Dr. Kokichi Sugihara is a specially appointed professor at Meiji University in Tokyo, Japan. He previously taught mathematical engineering as a full professor at the graduate school of the University of Tokyo for nearly two decades from 1991 to 2009. Also, he was a visiting associate professor at Purdue University in West Lafayette, Indiana from 1990 to 1991. His research includes work with Voronoi diagrams and their applications, robust implementation of geometric algorithms, mathematics in visual perception, computer vision and computer graphics, and mesh generation for the finite element method. He has written many books, including textbooks and collections of essays on mathematics. Dr. Sugihara, while researching mathematical applications of engineering science, has been introducing impossible solids and motions (as shown on YouTube) and production based on tricking human optical perception.

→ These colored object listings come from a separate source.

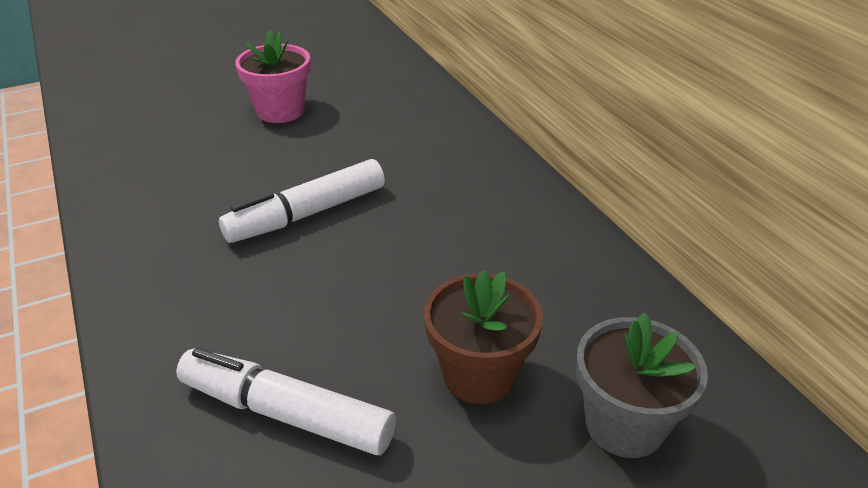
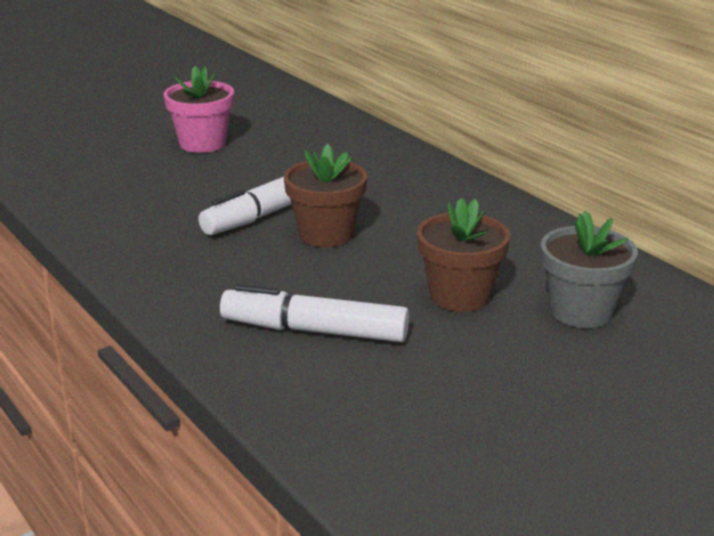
camera: 10 degrees left, 10 degrees down
none -> brown flower pot [284,144,367,247]

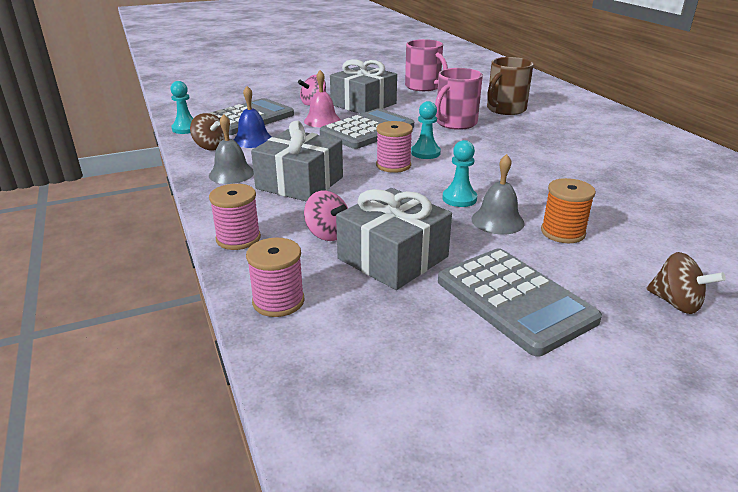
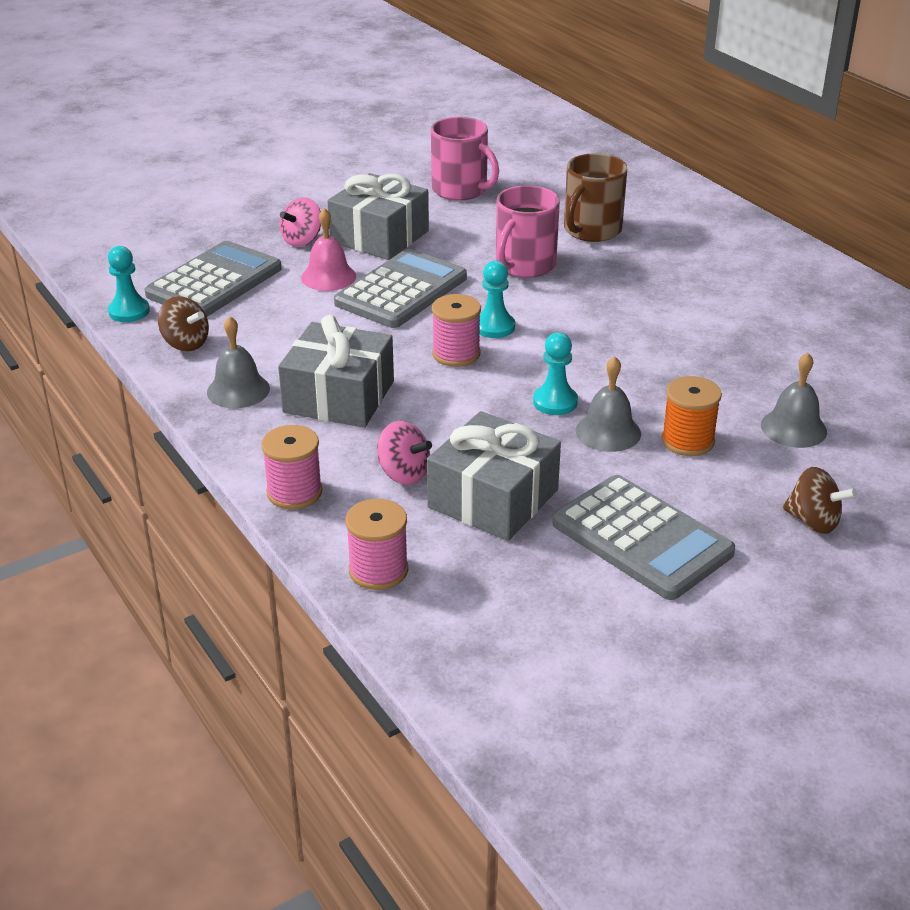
camera: 10 degrees left, 5 degrees up
blue bell [234,86,272,148] -> none
none -> grey bell [761,353,827,448]

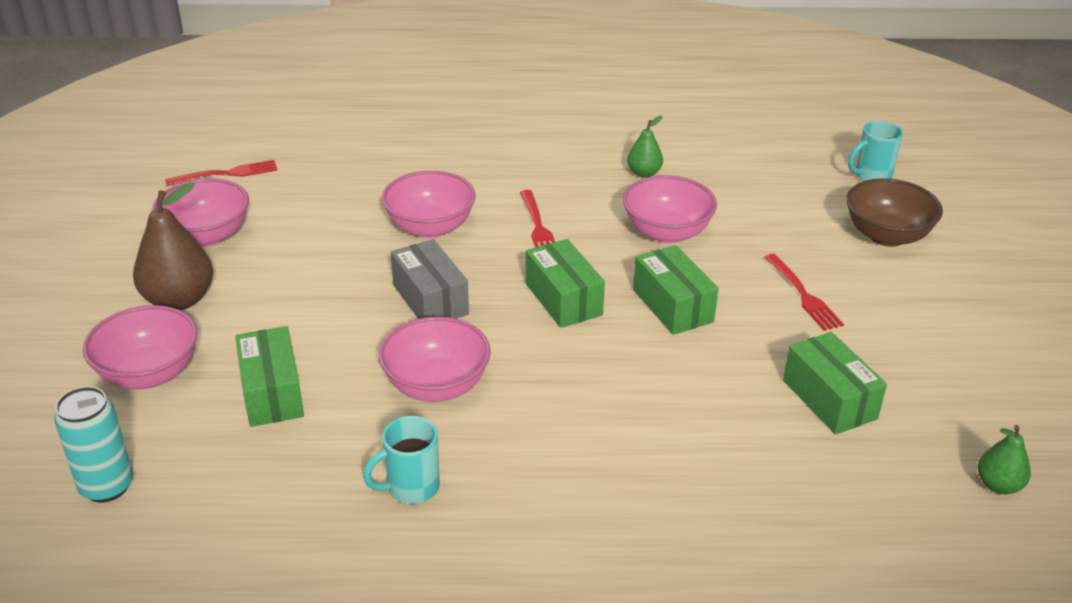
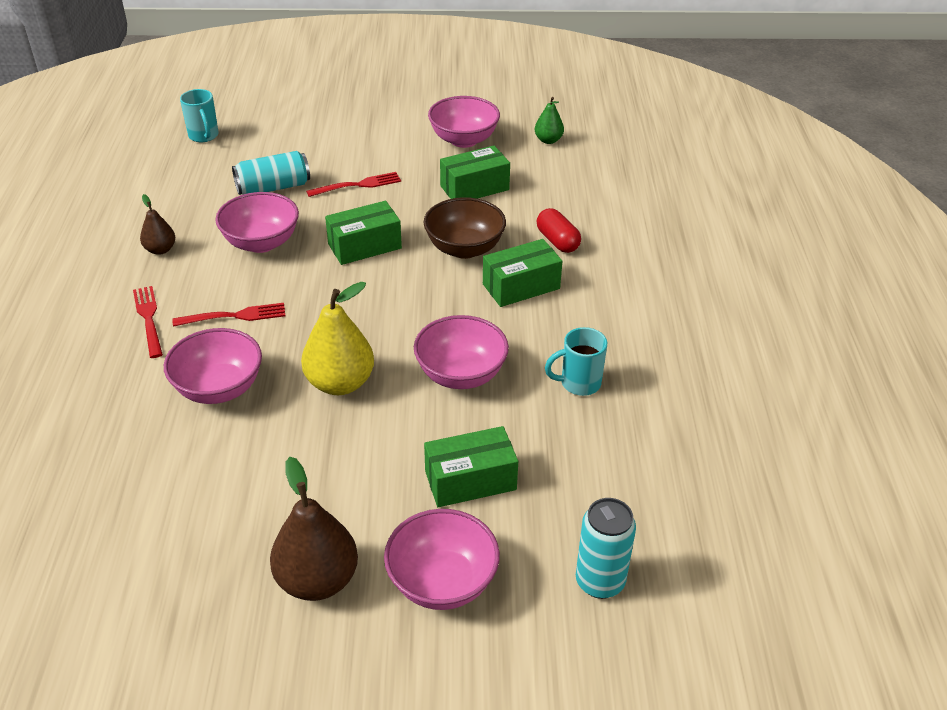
camera: 90 degrees left, 5 degrees up
pink bowl [152,178,249,247] -> pink bowl moved to [428,96,500,148]
red fork [165,160,278,186] -> red fork moved to [133,286,163,358]
turquoise mug [363,416,440,504] -> turquoise mug turned 105 degrees clockwise [545,327,607,396]
grey box [391,239,469,319] -> yellow pear [301,282,374,395]
green box [526,239,605,328] -> green box moved to [483,239,562,307]
green pear [627,116,663,178] -> brown pear [140,194,175,255]
brown bowl [846,178,943,247] -> brown bowl moved to [424,197,506,259]
none -> turquoise can [232,151,310,195]
none -> red capsule [537,208,581,253]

He is currently a member of many societies including the Japan Society for Industrial and Applied Mathematics and the Information Processing Society of Japan.

Relevant Publications

- Sugihara, K. (1986). Interpretation of Line Drawing. MIT Press, Cambridge.
- Okabe, A, Boots, B and Sugihara, K (1992). Spatial Tessellations: Concepts and Applications of Voronoi Diagrams. John Wiley and Sons, Chichester.
- Okabe, A, Boots, B. Sugihara, K. and S.-N. Chiu (2000). Spatial Tessellations: Concepts and Applications of Voronoi Diagrams. Second Edition, John Wiley and Sons, Chichester.